Wer es nicht auf den Victor Adler Markt oder in den Wald schafft: die Stände der Bioschanze am Wiener Nasch- und Kutschkermarkt haben auch regelmäßig Sauerampfer im Angebot. Gut möglich allerdings, dass er bei uns noch etwas länger zum Schießen braucht als in Ungarn.
Grüner Borschtsch für Zwei (mit oder ohne jungen Kerbel)
3, 4 festkochende Erdäpfel, geschält und gewürfelt
1 Karotte (oder anderes Wurzelgemüse), geschält und gewürfelt
Ein paar Frühlingszwiebel, gehackt
In etwa ein Liter kräftige Rindssuppe
Salz oder Sojasauce
2 Eier
Bratenreste (optional)
Zwei Hände voll frischer Sauerampfer
Reichlich Dill und wilder Kerbel, gehackt
Zwiebel, Kartoffel und Karottenwürfel kurz in etwas Öl anschwitzen, mit kräftiger Rindssuppe toppen, salzen (oder, noch besser, mit Sojasauce würzen) und das Gemüse bissfest garen, etwa zehn bis fünfzehn Minuten. Währenddessen pro Person ein Ei kernweich kochen.
Sauerampfer und etwaige Bratenreste (in meinem Fall war noch etwas geschmortes Kaninchen da) zur siedenden Suppe geben und einrühren, bis die Blätter gerade zusammengefallen sind. Kurz innehalten und sich an der Farbe erfreuen - sehr schnell wird aus dem Grünen Borschtsch nämlich ein eher braungrauer, was dem Wohlgeschmack allerdings keinen Abbruch tut.
Auf Schüsseln verteilen und mit reichlich gehacktem Dill, gehacktem wildem Kerbel und halbiertem weichen Ei toppen. Ich schneide dafür das Ei in der Schale der Länge nach durch und hole dann die Hälften mit dem Löffel heraus. Wer bessere Vorschläge hat, bitte posten!
Ungarn mit seinen endlosen Weiten und dem wärmeren Klima war schon im Mittelalter so etwas wie die Speisekammer Mitteleuropas und ist seit Jahrhunderten vor allem für die Versorgung Wiens besonders wichtig.
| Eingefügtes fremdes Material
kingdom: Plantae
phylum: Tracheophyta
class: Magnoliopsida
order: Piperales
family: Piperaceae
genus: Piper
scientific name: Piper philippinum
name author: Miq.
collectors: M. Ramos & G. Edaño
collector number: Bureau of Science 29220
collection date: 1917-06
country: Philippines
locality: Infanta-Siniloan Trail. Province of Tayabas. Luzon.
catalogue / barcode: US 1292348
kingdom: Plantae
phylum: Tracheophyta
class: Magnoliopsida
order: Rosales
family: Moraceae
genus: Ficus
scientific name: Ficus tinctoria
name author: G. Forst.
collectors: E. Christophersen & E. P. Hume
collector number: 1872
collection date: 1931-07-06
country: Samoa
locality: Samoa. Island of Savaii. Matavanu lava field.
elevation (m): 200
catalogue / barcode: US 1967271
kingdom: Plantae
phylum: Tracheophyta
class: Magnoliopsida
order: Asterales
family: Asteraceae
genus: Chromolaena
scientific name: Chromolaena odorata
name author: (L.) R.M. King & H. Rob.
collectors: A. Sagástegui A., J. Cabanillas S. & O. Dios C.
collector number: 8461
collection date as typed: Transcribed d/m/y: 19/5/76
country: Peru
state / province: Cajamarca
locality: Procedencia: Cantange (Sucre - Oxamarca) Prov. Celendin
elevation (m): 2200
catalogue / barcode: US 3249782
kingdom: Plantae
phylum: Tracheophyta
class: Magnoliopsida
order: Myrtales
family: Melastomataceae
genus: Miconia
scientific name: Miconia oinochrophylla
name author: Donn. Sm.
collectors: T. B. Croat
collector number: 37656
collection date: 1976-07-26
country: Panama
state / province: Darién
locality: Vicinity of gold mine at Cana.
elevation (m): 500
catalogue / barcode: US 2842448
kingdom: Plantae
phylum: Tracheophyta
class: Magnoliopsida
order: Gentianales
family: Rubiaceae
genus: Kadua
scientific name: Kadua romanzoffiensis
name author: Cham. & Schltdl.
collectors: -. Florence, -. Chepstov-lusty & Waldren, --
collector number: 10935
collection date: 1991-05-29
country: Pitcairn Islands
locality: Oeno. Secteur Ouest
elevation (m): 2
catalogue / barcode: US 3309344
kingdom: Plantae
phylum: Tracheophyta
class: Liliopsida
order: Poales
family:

Das ist bis heute noch ein bisschen so: Neben Donaufisch, Mangalitzaspeck, eingelegtem Gemüse und Paprika verdanken die Wiener ihren Nachbarn immer noch die superen Pilzstände am Brunnen- und Meislmarkt, und die Chinashops der Stadt kaufen ihr frisches Gemüse meistens von hier, von Spargelsalat bis Bittergurken.